Problem details – Each entry is to be retyped exactly as it appears, and each image is to be dropped.

Supplied data –
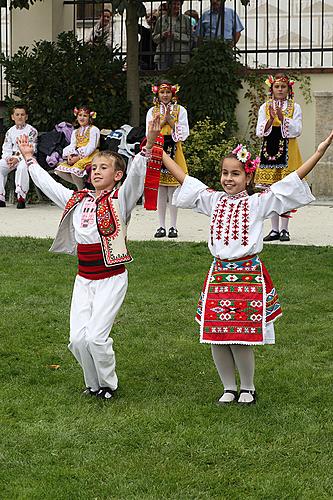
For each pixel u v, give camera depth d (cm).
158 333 796
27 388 660
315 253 1091
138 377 687
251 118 1612
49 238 1198
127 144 1477
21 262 1064
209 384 671
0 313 855
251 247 615
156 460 537
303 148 1600
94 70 1612
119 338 781
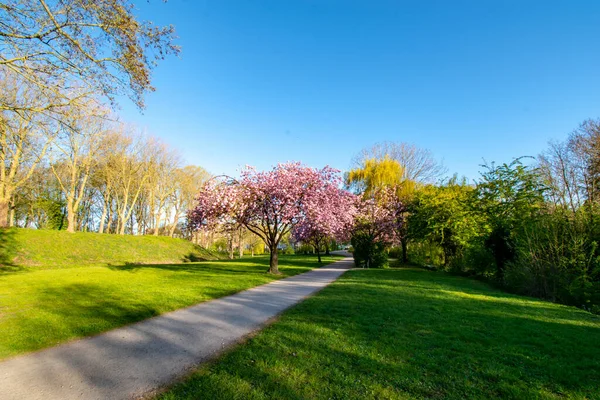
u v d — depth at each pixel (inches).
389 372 155.1
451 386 142.7
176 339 208.8
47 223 1357.0
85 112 344.2
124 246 1120.8
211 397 131.8
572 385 146.0
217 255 1521.9
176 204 1713.8
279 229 708.0
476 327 234.7
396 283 480.7
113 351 188.2
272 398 131.0
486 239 636.1
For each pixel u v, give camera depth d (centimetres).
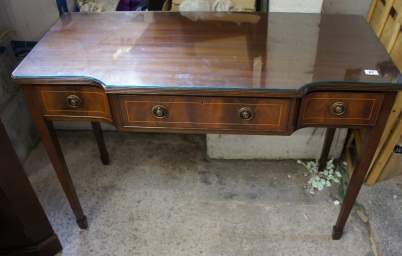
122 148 196
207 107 111
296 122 115
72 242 152
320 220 159
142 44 124
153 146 197
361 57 115
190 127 117
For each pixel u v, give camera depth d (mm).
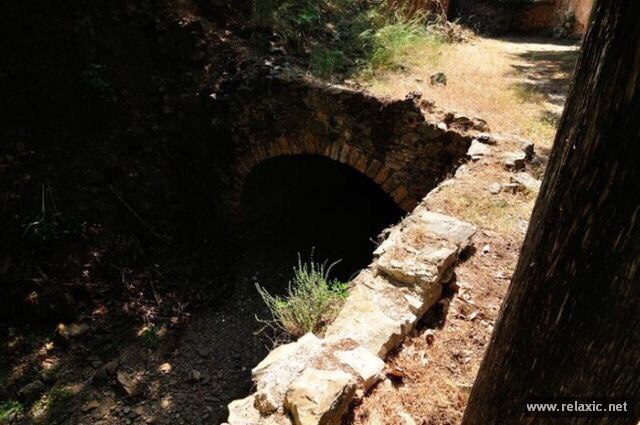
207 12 6711
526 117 5750
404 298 2713
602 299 1127
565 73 7668
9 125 5902
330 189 7871
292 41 6738
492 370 1562
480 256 3195
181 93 6320
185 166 6586
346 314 2641
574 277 1170
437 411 2203
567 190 1140
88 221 5809
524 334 1369
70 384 4629
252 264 6520
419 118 5043
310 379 2088
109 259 5734
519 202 3789
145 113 6484
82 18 6238
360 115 5285
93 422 4320
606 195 1046
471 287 2959
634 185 996
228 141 6055
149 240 6266
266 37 6551
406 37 7375
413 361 2463
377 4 8102
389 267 2871
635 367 1150
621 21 936
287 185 6961
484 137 4762
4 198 5445
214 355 5070
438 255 2945
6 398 4449
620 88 964
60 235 5520
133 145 6410
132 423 4316
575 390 1276
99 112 6355
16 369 4699
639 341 1114
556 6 12430
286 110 5660
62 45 6242
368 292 2777
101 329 5188
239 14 6891
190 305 5660
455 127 5082
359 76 6383
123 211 6141
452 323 2734
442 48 8211
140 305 5516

Answer to this exercise –
For each pixel u v, give camera depth d (cm).
158 333 796
27 388 660
315 253 1091
138 377 687
251 118 1612
49 238 1198
127 144 1477
21 262 1064
209 384 671
0 313 855
251 247 615
156 460 537
303 148 1600
94 70 1612
119 338 781
u v d — depth at each pixel (inches).
389 372 155.1
451 386 142.7
176 339 208.8
47 223 1357.0
85 112 344.2
124 246 1120.8
211 397 131.8
572 385 146.0
217 255 1521.9
176 204 1713.8
279 229 708.0
476 327 234.7
396 283 480.7
113 351 188.2
272 398 131.0
486 239 636.1
For each pixel u v, give camera depth d (centimetres).
122 148 196
207 107 111
296 122 115
72 242 152
320 220 159
142 44 124
153 146 197
361 57 115
190 127 117
For each pixel u v, give camera depth d (mm).
207 12 6711
526 117 5750
404 298 2713
602 299 1127
565 73 7668
9 125 5902
330 189 7871
292 41 6738
492 370 1562
480 256 3195
181 93 6320
185 166 6586
346 314 2641
574 277 1170
437 411 2203
567 190 1140
88 221 5809
524 334 1369
70 384 4629
252 264 6520
419 118 5043
310 379 2088
109 259 5734
519 202 3789
145 113 6484
82 18 6238
360 115 5285
93 422 4320
606 195 1046
471 287 2959
634 185 996
228 141 6055
149 240 6266
266 37 6551
406 37 7375
413 361 2463
377 4 8102
389 267 2871
635 367 1150
621 21 936
287 185 6961
484 137 4762
4 198 5445
214 355 5070
438 255 2945
6 398 4449
620 88 964
60 235 5520
133 145 6410
132 423 4316
575 390 1276
99 112 6355
16 369 4699
639 341 1114
556 6 12430
286 110 5660
62 45 6242
368 292 2777
101 329 5188
239 14 6891
190 305 5660
455 127 5082
359 76 6383
123 211 6141
452 323 2734
442 48 8211
140 305 5516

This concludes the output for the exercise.